— To do —
Only the lines containing the string "Advanced" are needed; copy all of them from the listing.

— Information shown —
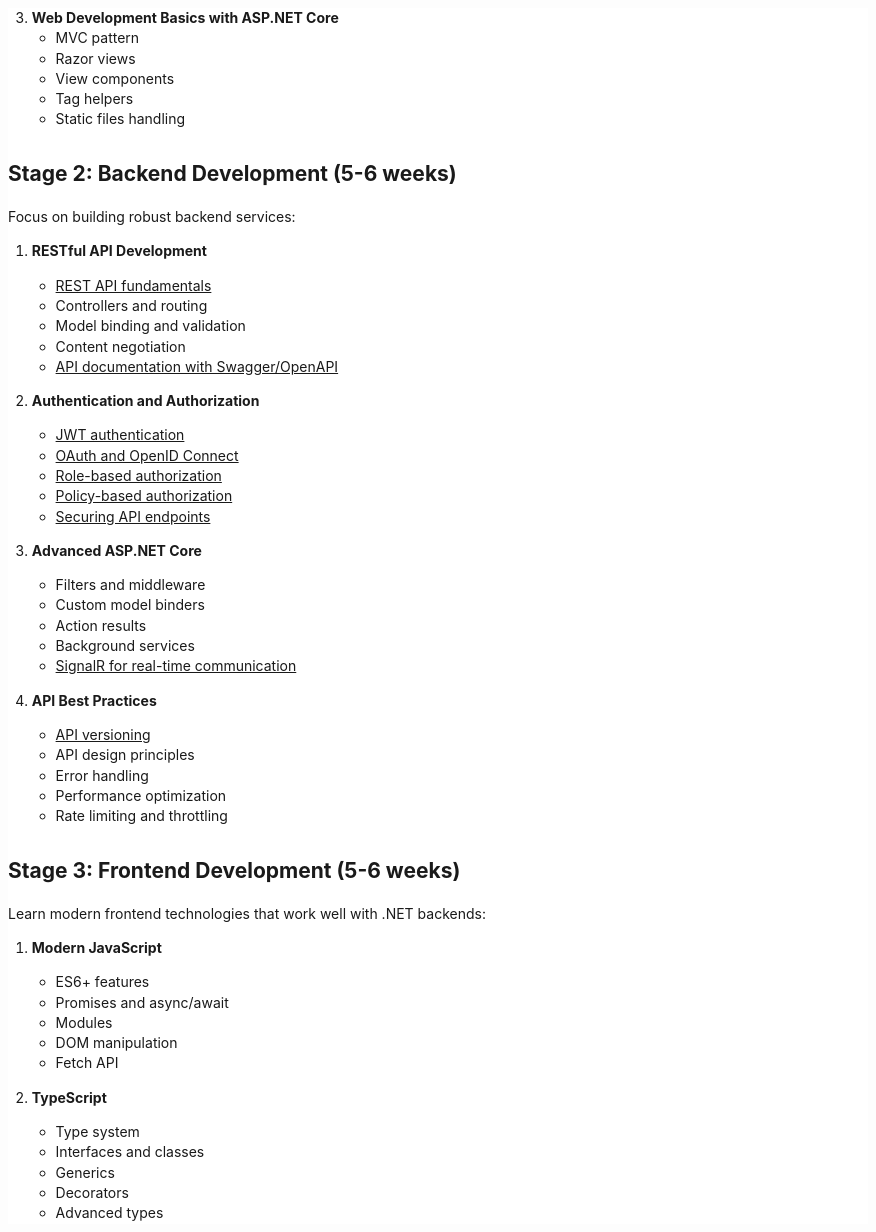 3. **Web Development Basics with ASP.NET Core**
   - MVC pattern
   - Razor views
   - View components
   - Tag helpers
   - Static files handling

## Stage 2: Backend Development (5-6 weeks)

Focus on building robust backend services:

1. **RESTful API Development**
   - [REST API fundamentals](../api-development/rest/rest-api-development.md)
   - Controllers and routing
   - Model binding and validation
   - Content negotiation
   - [API documentation with Swagger/OpenAPI](../api-development/rest/swagger-openapi.md)

2. **Authentication and Authorization**
   - [JWT authentication](../security/authentication/jwt.md)
   - [OAuth and OpenID Connect](../security/authentication/oauth-oidc.md)
   - [Role-based authorization](../security/authorization/role-based.md)
   - [Policy-based authorization](../security/authorization/policy-based.md)
   - [Securing API endpoints](../api-development/rest/security.md)

3. **Advanced ASP.NET Core**
   - Filters and middleware
   - Custom model binders
   - Action results
   - Background services
   - [SignalR for real-time communication](../real-time/signalr/introduction.md)

4. **API Best Practices**
   - [API versioning](../api-development/rest/versioning.md)
   - API design principles
   - Error handling
   - Performance optimization
   - Rate limiting and throttling

## Stage 3: Frontend Development (5-6 weeks)

Learn modern frontend technologies that work well with .NET backends:

1. **Modern JavaScript**
   - ES6+ features
   - Promises and async/await
   - Modules
   - DOM manipulation
   - Fetch API

2. **TypeScript**
   - Type system
   - Interfaces and classes
   - Generics
   - Decorators
   - Advanced types
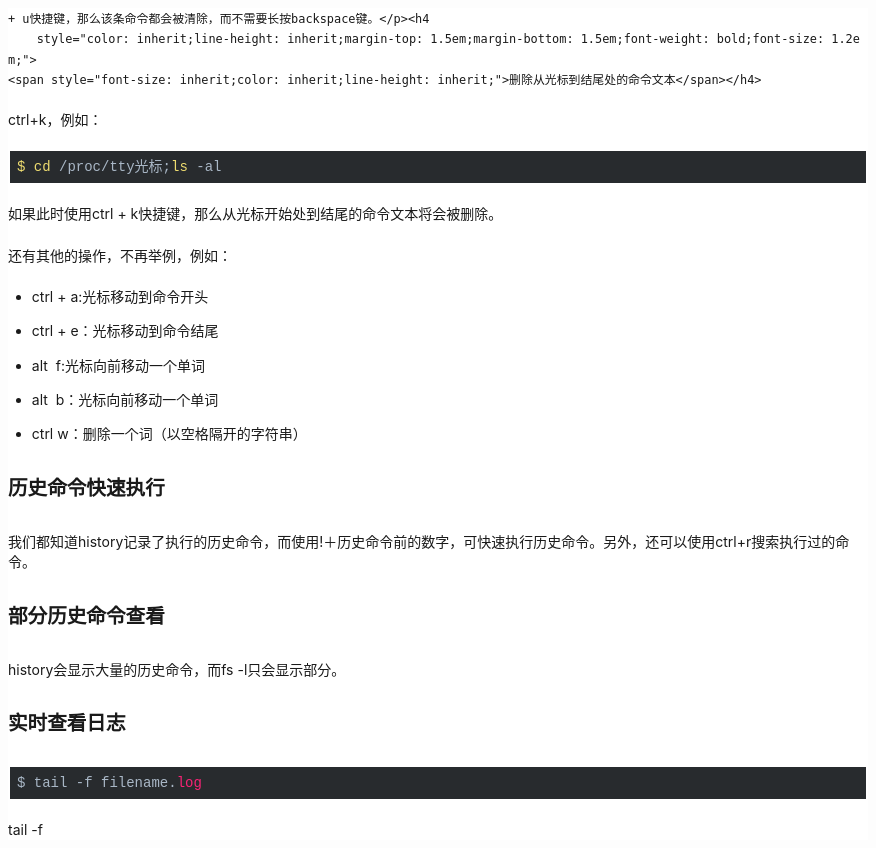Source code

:     + u快捷键，那么该条命令都会被清除，而不需要长按backspace键。</p><h4
        style="color: inherit;line-height: inherit;margin-top: 1.5em;margin-bottom: 1.5em;font-weight: bold;font-size: 1.2em;">
    <span style="font-size: inherit;color: inherit;line-height: inherit;">删除从光标到结尾处的命令文本</span></h4>
<p style="font-size: inherit;color: inherit;line-height: inherit;margin-top: 1.5em;margin-bottom: 1.5em;">
    ctrl+k，例如：</p>
<pre style="font-size: inherit;color: inherit;line-height: inherit;"><code class=""
                                                                           style="margin-right: 2px;margin-left: 2px;line-height: 18px;font-size: 14px;letter-spacing: 0px;font-family: Consolas, Inconsolata, Courier, monospace;border-radius: 0px;color: rgb(169, 183, 198);background: rgb(40, 43, 46);padding: 0.5em;display: block !important;word-wrap: normal !important;word-break: normal !important;overflow: auto !important;"><span
        class=""
        style="font-size: inherit;line-height: inherit;color: rgb(238, 220, 112);word-wrap: inherit !important;word-break: inherit !important;">$ cd</span>&nbsp;/proc/tty光标;<span
        class=""
        style="font-size: inherit;line-height: inherit;color: rgb(238, 220, 112);word-wrap: inherit !important;word-break: inherit !important;">ls</span>&nbsp;-al<br></code></pre>
<p style="font-size: inherit;color: inherit;line-height: inherit;margin-top: 1.5em;margin-bottom: 1.5em;">如果此时使用ctrl
    + k快捷键，那么从光标开始处到结尾的命令文本将会被删除。</p>
<p style="font-size: inherit;color: inherit;line-height: inherit;margin-top: 1.5em;margin-bottom: 1.5em;">
    还有其他的操作，不再举例，例如：</p>
<ul style="" class="list-paddingleft-2">
    <li><p><span style="font-size: inherit;color: inherit;line-height: inherit;">ctrl + a:光标移动到命令开头</span></p></li>
    <li><p><span style="font-size: inherit;color: inherit;line-height: inherit;">ctrl + e：光标移动到命令结尾</span></p></li>
    <li><p><span style="font-size: inherit;color: inherit;line-height: inherit;">alt &nbsp;f:光标向前移动一个单词</span></p>
    </li>
    <li><p><span style="font-size: inherit;color: inherit;line-height: inherit;">alt &nbsp;b：光标向前移动一个单词</span></p>
    </li>
    <li><p><span style="font-size: inherit;color: inherit;line-height: inherit;">ctrl w：删除一个词（以空格隔开的字符串）</span></p>
    </li>
</ul>
<h2 style="color: inherit;line-height: inherit;margin-top: 1.5em;margin-bottom: 1.5em;font-weight: bold;font-size: 1.4em;">
    <span style="font-size: inherit;color: inherit;line-height: inherit;">历史命令快速执行</span></h2>
<p style="font-size: inherit;color: inherit;line-height: inherit;margin-top: 1.5em;margin-bottom: 1.5em;">
    我们都知道history记录了执行的历史命令，而使用!＋历史命令前的数字，可快速执行历史命令。另外，还可以使用ctrl+r搜索执行过的命令。</p>
<h2 style="color: inherit;line-height: inherit;margin-top: 1.5em;margin-bottom: 1.5em;font-weight: bold;font-size: 1.4em;">
    <span style="font-size: inherit;color: inherit;line-height: inherit;">部分历史命令查看</span></h2>
<p style="font-size: inherit;color: inherit;line-height: inherit;margin-top: 1.5em;margin-bottom: 1.5em;">
    history会显示大量的历史命令，而fs -l只会显示部分。</p>
<h2 style="color: inherit;line-height: inherit;margin-top: 1.5em;margin-bottom: 1.5em;font-weight: bold;font-size: 1.4em;">
    <span style="font-size: inherit;color: inherit;line-height: inherit;">实时查看日志</span></h2>
<pre style="font-size: inherit;color: inherit;line-height: inherit;"><code class=""
                                                                           style="margin-right: 2px;margin-left: 2px;line-height: 18px;font-size: 14px;letter-spacing: 0px;font-family: Consolas, Inconsolata, Courier, monospace;border-radius: 0px;color: rgb(169, 183, 198);background: rgb(40, 43, 46);padding: 0.5em;display: block !important;word-wrap: normal !important;word-break: normal !important;overflow: auto !important;">$&nbsp;tail&nbsp;-f&nbsp;filename.<span
        class=""
        style="font-size: inherit;line-height: inherit;color: rgb(248, 35, 117);word-wrap: inherit !important;word-break: inherit !important;">log</span><br></code></pre>
<p style="font-size: inherit;color: inherit;line-height: inherit;margin-top: 1.5em;margin-bottom: 1.5em;">tail -f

— Response to this exercise —
3. **Advanced ASP.NET Core**
   - Advanced types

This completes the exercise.